- Original film poster by Frank McCarthy
- Directed by: Phil Karlson
- Screenplay by: Robert I. Holt and Marguerite Roberts Jerome Bixby (uncredited)
- Based on: a novel by Alan Caillou
- Produced by: William Fadiman
- Starring: Robert Mitchum Elsa Martinelli Jack Hawkins Sabu
- Cinematography: Harold Lipstein A.S.C.
- Edited by: Gene Milford
- Music by: Elmer Bernstein
- Production companies: A Seven Arts Production Talbot Productions, Inc.
- Distributed by: Warner Bros. Pictures
- Release date: October 9, 1963;
- Running time: 98 minutes
- Country: United States
- Language: English

= Rampage (1963 film) =

1963 adventure film directed by Phil Karlson

Rampage is a 1963 American adventure film starring Robert Mitchum, Elsa Martinelli and Jack Hawkins. Directed by Phil Karlson, it was based on the 1961 novel of the same name by Alan Caillou. The film features a musical score by Elmer Bernstein.

==Plot==
"Wilhelm Zoo Germany" A British big game trophy hunter, Otto Abbot, is offered a job by a West German zoo to capture a pair of Malay tigers and a rare leopard-tiger hybrid known as "the Enchantress". He recruits one of the world's top trappers for the job, American Harry Stanton. Abbot intends to bring along his longtime young mistress, Ana, an Italian waif whom he has kept as a ward since she was 14.

A rivalry over Ana breaks out between the men. Abbot also begs a rivalry over who is a better "man", the hunter or the trapper, he or Stanton.

Arriving at a destination where they are to recruit an army of beaters to drive the cats into nets, they find the locals uncooperative. Stanton overrules a confrontational Abbot and wins the native chieftain over with a promise that no guns will be used. The truce lasts until the two tigers are captured, with Abbot violating it with an overzealous shot to scare a third tiger off. The trio are left with only a small handful of helpers.

They track the Enchantress to a cave on a mountain top. While Stanton organizes a plan to drive it out an exit hole on the far end, Abbot seeks to prove himself still man enough to hang onto Ana and rashly goes in with a torch. He is mauled and saved by Stanton, who then completes the job.

There is more head-butting between the men on the way home, aggravated by Ana appearing to lean towards Stanton. On a train nearing their destination in Germany, she tells Abbot she's through with him. Abbot boils over and releases the big cat from its cage in a freight car, leaving Stanton trapped inside with it.
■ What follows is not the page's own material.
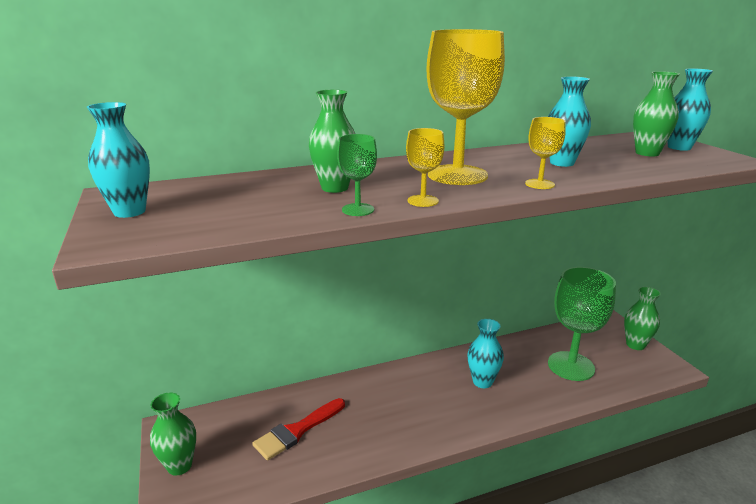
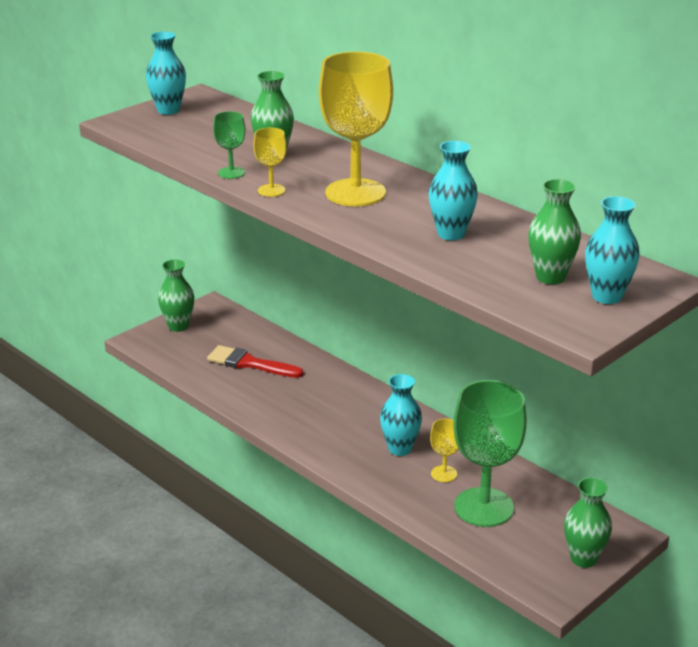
camera: 65 degrees right, 5 degrees up
yellow goblet [525,117,566,189] -> yellow goblet moved to [430,418,459,482]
Stanton survives, but the big cat leaps from the train upon arrival. An enormous police dragnet is deployed to capture it.
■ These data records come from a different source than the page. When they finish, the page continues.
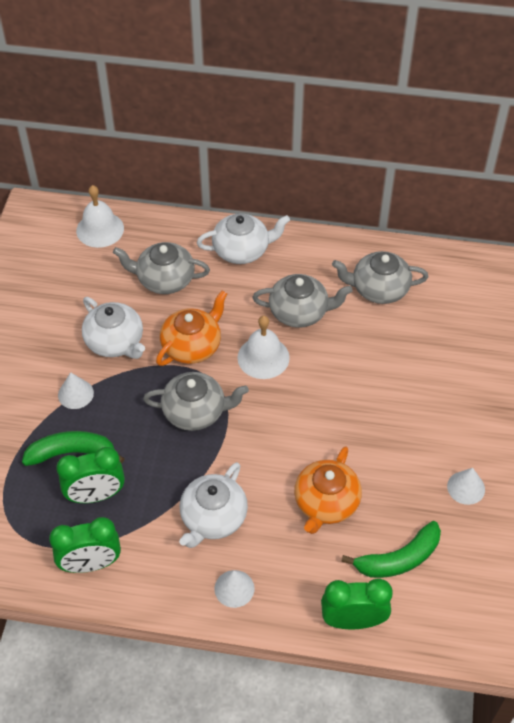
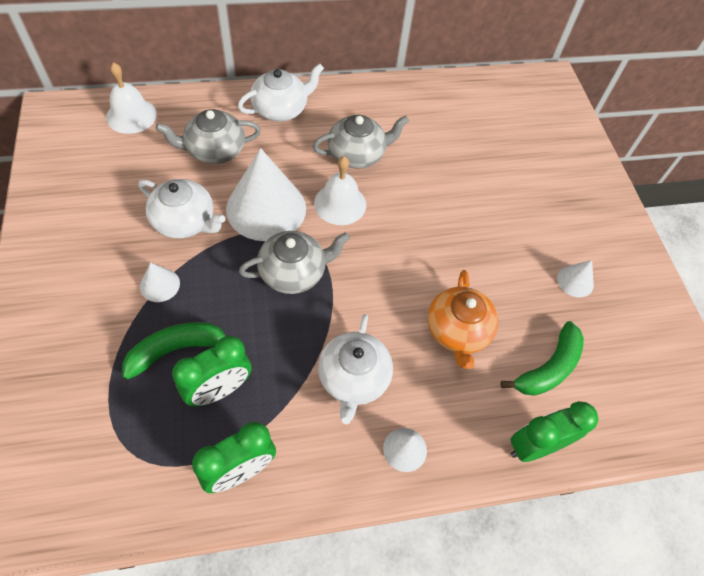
camera: 25 degrees left, 5 degrees up
orange teapot [156,290,227,366] -> white cone [226,148,306,241]
grey teapot [332,251,428,304] -> none

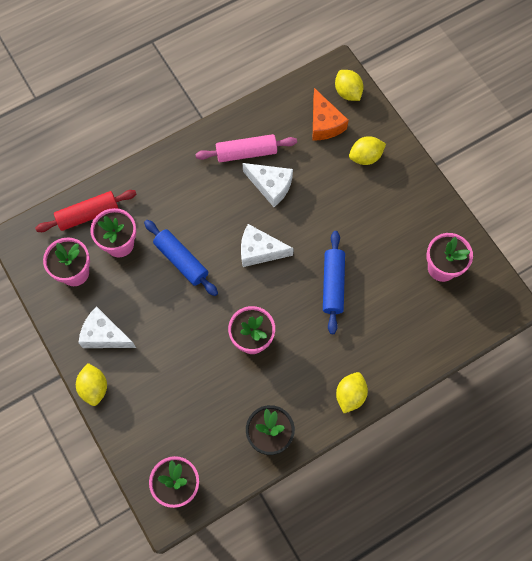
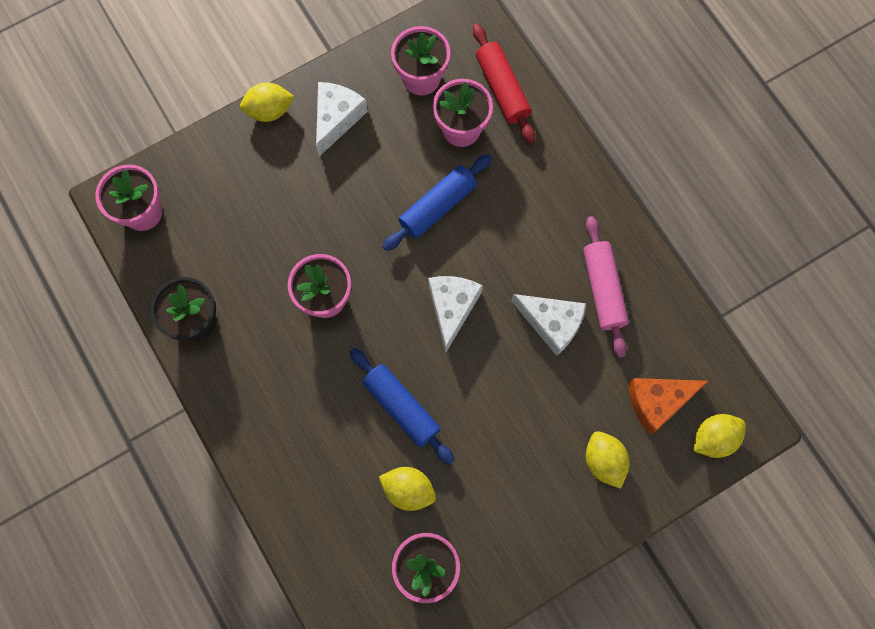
camera: 90 degrees right, 5 degrees up
white cheese [242,163,293,207] -> white cheese turned 90 degrees counterclockwise [511,294,586,356]
blue rolling pin [323,231,345,334] -> blue rolling pin turned 45 degrees clockwise [350,348,455,465]
yellow lemon [336,372,368,413] -> yellow lemon moved to [379,467,436,511]

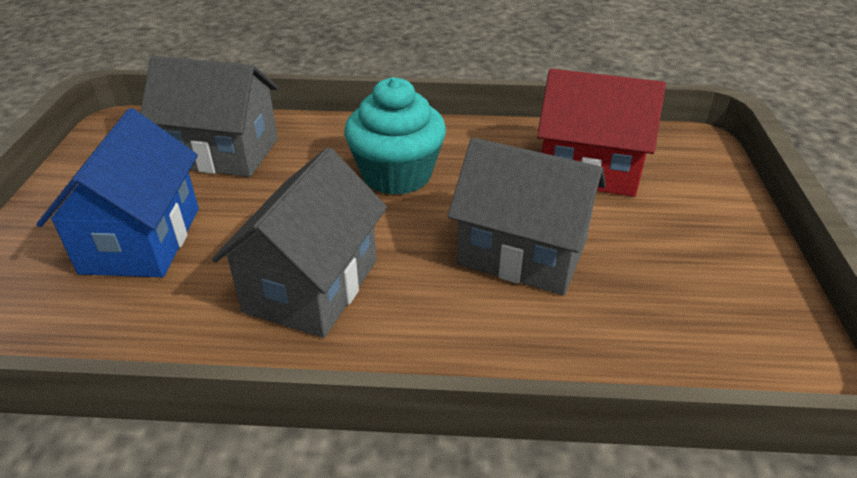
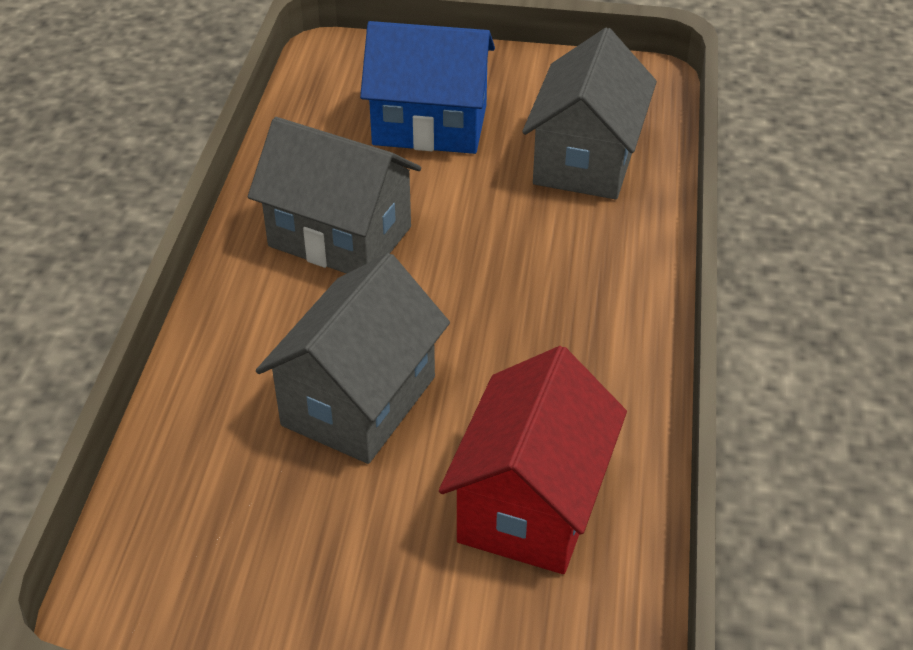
camera: 95 degrees right, 5 degrees up
turquoise cupcake [344,77,446,195] -> none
The cat is tracked atop a high building. Both Abbot and Ana are armed with hunting rifles. Abbot seeks to shoot Stanton instead but is mauled to death by the cat, which is slain by Ana. Stanton proposes to Ana - by offering her a "marry-cloth" used to betroth Malay women. She accepts.

==Cast==
- Robert Mitchum as Harry Stanton
- Elsa Martinelli as Anna
- Jack Hawkins as Otto Abbot
- Sabu as Talib
- Cely Carrillo as Chep
- Emile Genest as Schelling
- Stefan Schnabel as Sakai Chief
- David Cadiente as Baka
- Sylva Koscina as stewardess (uncredited)

==Song==
- "Rampage"
lyrics by Mack David • music by Elmer Bernstein

==Production==
Filming started in Hawaii in October 1962.